Call your clinic if you have an allergic reaction or no relief.
|Colloidal oatmeal, hydrocortisone, diphenhydramine|
|Sinus congestion and cold||Chlorpheniramine, saline (sodium chloride) nasal sprays|
|Sleep problems||doxylamine succinate|
|Sore throat||Dyclonine hydrochloride, benzocaine, menthol|
|Vaginal yeast infection||Butoconazole, clotrimazole, miconazole|
If you have any pre-existing conditions that require continuous medication it is important to keep on taking these as per your doctor’s instructions. The risks of your illness may outweigh the effects of the medication on the baby and so your doctor is likely to prescribe the minimum required dosage to keep symptoms under control.
Which Alternative Therapies Are Considered Safe?
You can get relief from common ailments like cold, allergies, fever, pains and aches, and digestive issues with the help of some simple home remedies. These are a good option since you can avoid medication altogether in most cases. Complementary and alternative medicine is also growing by leaps and bounds due to the holistic nature of their treatment and therapies. Homoeopathy, kinesiology, reflexology, and hypnosis are just some of the branches that are gaining popularity.
- Cold and Flu
Plenty of rest and warm fluids can provide immediate relief when you have cold and flu during pregnancy. If your symptoms get worse, you could also try using saline nose drops for a blocked nose, a humidifier for congestion and hot or cold packs to ease up the sinus pain. If a sore throat is bothering you, try a warm cup of decaffeinated tea with some honey or lemon added to it.
- Aches and pains
Muscles pains and strains are a common occurrence during pregnancy given the various physical changes that your body goes through. Cold compresses and rest can prove useful in easing these discomforts. Prenatal massages are also a safe option when administered by a trained or certified professional.
Heartburn is a frequent complaint that surfaces during pregnancy. Avoiding large meals, fried and spicy food, as well as sleeping soon after a meal can help keep heartburn at bay.
- Constipation and haemorrhoids
Two other problems that are common in pregnancy, these can be prevented by eating fibre rich food and staying hydrated by drinking plenty of water.
- Morning sickness
Use of ginger can be helpful in keeping nausea down and help you handle morning sickness better.
- Insomnia and stress
Relaxing aromatherapy oils such as lavender and rose might soothe you quickly.
Which Alternative Therapies Should Be Avoided
All alternative therapies are not gentle or non-invasive.
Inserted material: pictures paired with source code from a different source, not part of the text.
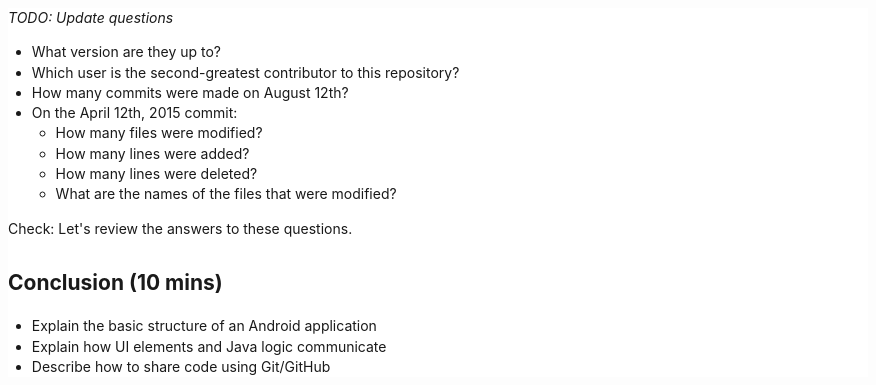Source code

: *TODO: Update questions*
- What version are they up to?
- Which user is the second-greatest contributor to this repository?
- How many commits were made on August 12th?
- On the April 12th, 2015 commit:
  - How many files were modified?
  - How many lines were added?
  - How many lines were deleted?
  - What are the names of the files that were modified?

Check: Let's review the answers to these questions.

## Conclusion (10 mins)

- Explain the basic structure of an Android application
- Explain how UI elements and Java logic communicate     
- Describe how to share code using Git/GitHub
Also, there are plenty of natural remedies available in the market but all of these might not be safe when pregnant.
- Castor oil is a home remedy for constipation, but it is to be avoided during pregnancy as it can lead to premature labour.
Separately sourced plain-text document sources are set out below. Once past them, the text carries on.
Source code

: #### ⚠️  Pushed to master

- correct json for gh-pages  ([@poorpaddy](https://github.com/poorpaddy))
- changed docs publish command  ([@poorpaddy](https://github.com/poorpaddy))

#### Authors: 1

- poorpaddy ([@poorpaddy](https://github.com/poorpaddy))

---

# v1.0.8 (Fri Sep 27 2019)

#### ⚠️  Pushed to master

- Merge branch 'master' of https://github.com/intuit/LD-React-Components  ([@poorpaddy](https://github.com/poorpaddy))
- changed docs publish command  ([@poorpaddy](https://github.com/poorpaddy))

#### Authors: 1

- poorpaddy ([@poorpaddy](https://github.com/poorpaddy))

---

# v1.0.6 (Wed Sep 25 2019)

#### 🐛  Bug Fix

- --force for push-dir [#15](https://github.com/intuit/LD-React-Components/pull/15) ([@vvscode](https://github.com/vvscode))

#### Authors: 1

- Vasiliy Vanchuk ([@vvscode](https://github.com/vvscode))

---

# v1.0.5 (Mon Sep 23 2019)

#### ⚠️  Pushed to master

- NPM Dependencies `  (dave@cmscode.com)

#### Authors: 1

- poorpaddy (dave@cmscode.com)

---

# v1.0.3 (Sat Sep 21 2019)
- Herbal teas can contain a variety of ingredients and might have side-effects just as other prescription or OTC medicines.
- Acupuncture is not guaranteed to be safe for pregnant women, so ideally it should be avoided during this crucial period in your life.
- Certain herbs such as ginseng, juniper, liquorice, yarrow, as well as aromatherapy oils like sage, basil, myrrh, and thyme are not suggested for use by pregnant women due to the possibility of birth defects and causing premature labour.
Your doctor or healthcare professional is the best person to offer guidance on what alternative therapies can be safely used during your pregnancy.
There are some precautions you can take to minimize your risk of contracting certain illnesses when pregnant. Your immune system weakens during pregnancy and this is why you need to exercise caution. Be sure to wash your hands often, sleep well, eat healthily, exercise regularly, and avoid stress when pregnant. Getting the flu vaccine might also prove helpful during this time. It is always better to avoid medications during pregnancy but this does not mean that you have to suffer as a result. So, following the doctor’s instructions and taking precautions is the best course of action.
Disclaimer: This information is just a guide and not a substitute for medical advice from a qualified professional.